Tuesday, May 31, 2011
The VNA of Boston story continues...
The next installment from Rebecca:
In this posting, I continue to share the historical insights I’ve been gleaning from reading Annie M. Brainard’s 1922 book, The Evolution of Public Health Nursing.
Social Reform in Elizabethan England and the Reformation of the Church
Beginning in the mid-1500s, monasteries, which had been providing care and support for the poor and sick in England for centuries, were dissolved under the English Protestant Reformation. The first Poor Laws, a system of taxation to alleviate the suffering of the “deserving” poor, were put into place by Elizabeth I in 1601. Thus in England, the care of the poor was no longer an individual problem dependent on charity, but had become a national duty. The poor laws were eventually abolished in 1948 when the British National Health service was established.
In the early 1600s, European countries began to emerge from the chaos of the Middle Ages and with that came a renewed recognition of the inequality between the wealthy and the poor.

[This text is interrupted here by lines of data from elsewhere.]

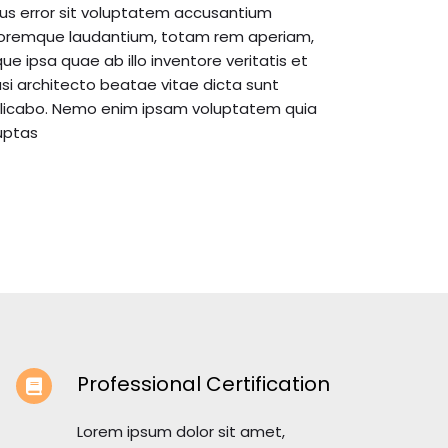
uptas
Professional Certification
Lorem ipsum dolor sit amet,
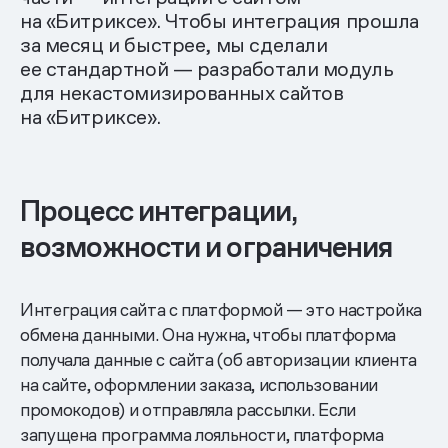
на «Битриксе». Чтобы интеграция прошла
за месяц и быстрее, мы сделали
ее стандартной — разработали модуль
для некастомизированных сайтов
на «Битриксе».
Процесс интеграции,
возможности и ограничения
Интеграция сайта с платформой — это настройка
обмена данными. Она нужна, чтобы платформа
получала данные с сайта (об авторизации клиента
на сайте, оформлении заказа, использовании
промокодов) и отправляла рассылки. Если
запущена программа лояльности, платформа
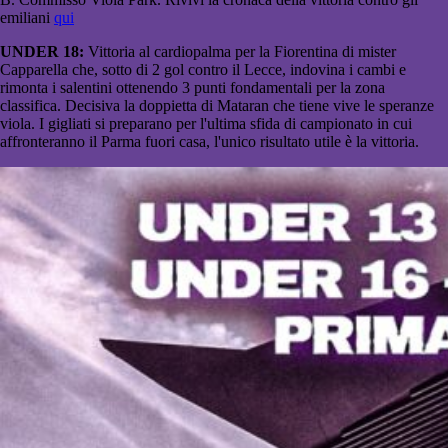
emiliani
qui
UNDER 18:
Vittoria al cardiopalma per la Fiorentina di mister
Capparella che, sotto di 2 gol contro il Lecce, indovina i cambi e
rimonta i salentini ottenendo 3 punti fondamentali per la zona
classifica. Decisiva la doppietta di Mataran che tiene vive le speranze
viola. I gigliati si preparano per l'ultima sfida di campionato in cui
affronteranno il Parma fuori casa, l'unico risultato utile è la vittoria.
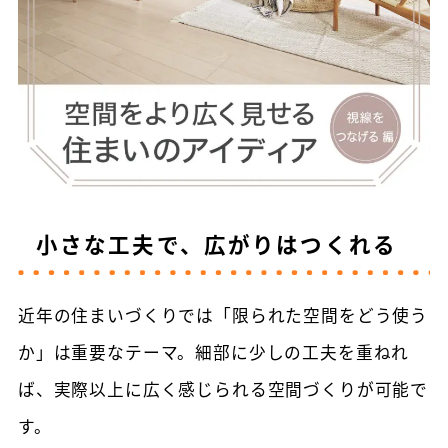
小さな工夫で、広がりはつくれる
近年の住まいづくりでは「限られた空間をどう使う
か」は重要なテーマ。細部に少しの工夫を重ねれ
ば、実際以上に広く感じられる空間づくりが可能で
す。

In France, the religious orders were still the primary distributors of charity for the poor, but after the Reformation there was more freedom for the charity to be independent of the strict structure of the monastery system.
In 1633 Vincent de Paul, a German priest, formed a group named the Daughters of Charity, Servants of the Sick Poor. They were a community of women who took simple, private annual vows, were not cloistered, and dedicated their lives to visiting the sick poor. Brainard sees in this group the start of a more organized and systematic approach to the care of the sick poor. de Paul found that while many wealthy women were eager to be of service, they did not really have the skills to care for the sick. He found that all too often they would send their servants in their place, and as such were essentially buying the benefits of charity work. He introduced the idea that charity didn’t have to be the work of just the wealthy, but even those of humble means could partake. He originated the idea of drawing women from the peasant or laboring classes who were desirous of serving their community and who were better suited than their wealthy counterparts to the labor of charity. He oversaw the work of the group, introduced standardization of processes and held regular meetings to stay informed of the caregiver’s progress. de Paul was the first to say progress could not be made without understanding the root causes of poverty and that just giving money to the affected person or community was actually a barrier to self sufficiency.